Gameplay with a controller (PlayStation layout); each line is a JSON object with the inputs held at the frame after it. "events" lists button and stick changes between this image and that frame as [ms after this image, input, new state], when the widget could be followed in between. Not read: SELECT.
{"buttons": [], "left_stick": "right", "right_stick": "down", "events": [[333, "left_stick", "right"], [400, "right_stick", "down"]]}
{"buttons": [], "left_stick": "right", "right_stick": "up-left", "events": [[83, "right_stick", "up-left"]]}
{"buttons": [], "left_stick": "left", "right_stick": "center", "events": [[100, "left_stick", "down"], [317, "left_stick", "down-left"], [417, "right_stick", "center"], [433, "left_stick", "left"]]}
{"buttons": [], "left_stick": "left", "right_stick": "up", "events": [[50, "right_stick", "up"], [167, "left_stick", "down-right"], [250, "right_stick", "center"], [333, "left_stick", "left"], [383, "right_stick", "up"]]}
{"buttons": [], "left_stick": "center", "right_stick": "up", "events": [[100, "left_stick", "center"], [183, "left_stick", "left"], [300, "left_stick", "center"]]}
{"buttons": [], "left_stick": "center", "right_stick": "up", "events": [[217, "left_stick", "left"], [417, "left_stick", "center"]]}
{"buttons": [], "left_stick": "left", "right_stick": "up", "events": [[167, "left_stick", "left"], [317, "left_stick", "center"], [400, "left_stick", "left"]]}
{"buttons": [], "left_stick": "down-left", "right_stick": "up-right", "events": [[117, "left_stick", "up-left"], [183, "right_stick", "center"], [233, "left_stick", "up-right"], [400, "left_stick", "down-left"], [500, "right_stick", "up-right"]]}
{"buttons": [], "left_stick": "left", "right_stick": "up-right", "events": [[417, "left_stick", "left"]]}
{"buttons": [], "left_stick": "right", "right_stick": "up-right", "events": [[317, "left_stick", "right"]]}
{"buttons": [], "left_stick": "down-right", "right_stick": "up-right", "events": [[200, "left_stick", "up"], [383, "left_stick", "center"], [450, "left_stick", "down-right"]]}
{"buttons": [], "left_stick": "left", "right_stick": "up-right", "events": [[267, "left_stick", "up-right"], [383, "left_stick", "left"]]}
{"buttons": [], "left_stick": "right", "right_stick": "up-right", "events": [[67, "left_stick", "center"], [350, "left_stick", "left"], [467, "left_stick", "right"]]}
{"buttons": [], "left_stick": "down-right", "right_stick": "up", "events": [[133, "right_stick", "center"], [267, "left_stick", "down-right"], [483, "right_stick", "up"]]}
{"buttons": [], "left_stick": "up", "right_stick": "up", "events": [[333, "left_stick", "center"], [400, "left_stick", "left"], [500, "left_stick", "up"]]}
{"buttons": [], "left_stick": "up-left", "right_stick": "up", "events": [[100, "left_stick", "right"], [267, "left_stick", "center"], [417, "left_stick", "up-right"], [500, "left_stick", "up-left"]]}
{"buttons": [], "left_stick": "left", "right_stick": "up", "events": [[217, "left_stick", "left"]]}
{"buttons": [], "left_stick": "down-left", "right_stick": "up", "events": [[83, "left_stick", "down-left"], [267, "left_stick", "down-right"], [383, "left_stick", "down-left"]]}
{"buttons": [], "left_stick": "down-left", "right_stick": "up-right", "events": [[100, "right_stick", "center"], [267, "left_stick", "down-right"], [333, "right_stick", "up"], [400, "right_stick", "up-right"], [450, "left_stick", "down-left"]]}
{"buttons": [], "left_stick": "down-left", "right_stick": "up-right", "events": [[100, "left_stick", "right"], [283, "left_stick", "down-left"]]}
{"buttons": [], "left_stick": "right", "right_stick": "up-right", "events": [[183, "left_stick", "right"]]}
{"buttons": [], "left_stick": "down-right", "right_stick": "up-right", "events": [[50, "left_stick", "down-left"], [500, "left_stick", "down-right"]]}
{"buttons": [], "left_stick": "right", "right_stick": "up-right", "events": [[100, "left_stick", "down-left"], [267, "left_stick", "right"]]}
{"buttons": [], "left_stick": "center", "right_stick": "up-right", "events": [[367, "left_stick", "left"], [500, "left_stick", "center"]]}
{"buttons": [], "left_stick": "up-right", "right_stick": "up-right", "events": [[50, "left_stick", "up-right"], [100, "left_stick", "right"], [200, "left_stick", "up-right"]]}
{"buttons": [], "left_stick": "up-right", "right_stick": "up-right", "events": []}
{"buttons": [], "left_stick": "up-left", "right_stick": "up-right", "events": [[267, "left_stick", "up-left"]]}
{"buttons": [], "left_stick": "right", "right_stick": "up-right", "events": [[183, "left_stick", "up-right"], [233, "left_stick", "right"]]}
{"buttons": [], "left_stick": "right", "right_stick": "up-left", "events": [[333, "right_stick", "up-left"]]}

##############################

### [Assignment]
Above are the records; copy all of them exactly.

### [Result below]
Gameplay with a controller (PlayStation layout); each line is a JSON object with the inputs held at the frame after it. "events" lists button and stick changes between this image and that frame as [ms after this image, input, new state], when the widget could be followed in between. Not read: SELECT.
{"buttons": [], "left_stick": "right", "right_stick": "down", "events": [[333, "left_stick", "right"], [400, "right_stick", "down"]]}
{"buttons": [], "left_stick": "right", "right_stick": "up-left", "events": [[83, "right_stick", "up-left"]]}
{"buttons": [], "left_stick": "left", "right_stick": "center", "events": [[100, "left_stick", "down"], [317, "left_stick", "down-left"], [417, "right_stick", "center"], [433, "left_stick", "left"]]}
{"buttons": [], "left_stick": "left", "right_stick": "up", "events": [[50, "right_stick", "up"], [167, "left_stick", "down-right"], [250, "right_stick", "center"], [333, "left_stick", "left"], [383, "right_stick", "up"]]}
{"buttons": [], "left_stick": "center", "right_stick": "up", "events": [[100, "left_stick", "center"], [183, "left_stick", "left"], [300, "left_stick", "center"]]}
{"buttons": [], "left_stick": "center", "right_stick": "up", "events": [[217, "left_stick", "left"], [417, "left_stick", "center"]]}
{"buttons": [], "left_stick": "left", "right_stick": "up", "events": [[167, "left_stick", "left"], [317, "left_stick", "center"], [400, "left_stick", "left"]]}
{"buttons": [], "left_stick": "down-left", "right_stick": "up-right", "events": [[117, "left_stick", "up-left"], [183, "right_stick", "center"], [233, "left_stick", "up-right"], [400, "left_stick", "down-left"], [500, "right_stick", "up-right"]]}
{"buttons": [], "left_stick": "left", "right_stick": "up-right", "events": [[417, "left_stick", "left"]]}
{"buttons": [], "left_stick": "right", "right_stick": "up-right", "events": [[317, "left_stick", "right"]]}
{"buttons": [], "left_stick": "down-right", "right_stick": "up-right", "events": [[200, "left_stick", "up"], [383, "left_stick", "center"], [450, "left_stick", "down-right"]]}
{"buttons": [], "left_stick": "left", "right_stick": "up-right", "events": [[267, "left_stick", "up-right"], [383, "left_stick", "left"]]}
{"buttons": [], "left_stick": "right", "right_stick": "up-right", "events": [[67, "left_stick", "center"], [350, "left_stick", "left"], [467, "left_stick", "right"]]}
{"buttons": [], "left_stick": "down-right", "right_stick": "up", "events": [[133, "right_stick", "center"], [267, "left_stick", "down-right"], [483, "right_stick", "up"]]}
{"buttons": [], "left_stick": "up", "right_stick": "up", "events": [[333, "left_stick", "center"], [400, "left_stick", "left"], [500, "left_stick", "up"]]}
{"buttons": [], "left_stick": "up-left", "right_stick": "up", "events": [[100, "left_stick", "right"], [267, "left_stick", "center"], [417, "left_stick", "up-right"], [500, "left_stick", "up-left"]]}
{"buttons": [], "left_stick": "left", "right_stick": "up", "events": [[217, "left_stick", "left"]]}
{"buttons": [], "left_stick": "down-left", "right_stick": "up", "events": [[83, "left_stick", "down-left"], [267, "left_stick", "down-right"], [383, "left_stick", "down-left"]]}
{"buttons": [], "left_stick": "down-left", "right_stick": "up-right", "events": [[100, "right_stick", "center"], [267, "left_stick", "down-right"], [333, "right_stick", "up"], [400, "right_stick", "up-right"], [450, "left_stick", "down-left"]]}
{"buttons": [], "left_stick": "down-left", "right_stick": "up-right", "events": [[100, "left_stick", "right"], [283, "left_stick", "down-left"]]}
{"buttons": [], "left_stick": "right", "right_stick": "up-right", "events": [[183, "left_stick", "right"]]}
{"buttons": [], "left_stick": "down-right", "right_stick": "up-right", "events": [[50, "left_stick", "down-left"], [500, "left_stick", "down-right"]]}
{"buttons": [], "left_stick": "right", "right_stick": "up-right", "events": [[100, "left_stick", "down-left"], [267, "left_stick", "right"]]}
{"buttons": [], "left_stick": "center", "right_stick": "up-right", "events": [[367, "left_stick", "left"], [500, "left_stick", "center"]]}
{"buttons": [], "left_stick": "up-right", "right_stick": "up-right", "events": [[50, "left_stick", "up-right"], [100, "left_stick", "right"], [200, "left_stick", "up-right"]]}
{"buttons": [], "left_stick": "up-right", "right_stick": "up-right", "events": []}
{"buttons": [], "left_stick": "up-left", "right_stick": "up-right", "events": [[267, "left_stick", "up-left"]]}
{"buttons": [], "left_stick": "right", "right_stick": "up-right", "events": [[183, "left_stick", "up-right"], [233, "left_stick", "right"]]}
{"buttons": [], "left_stick": "right", "right_stick": "up-left", "events": [[333, "right_stick", "up-left"]]}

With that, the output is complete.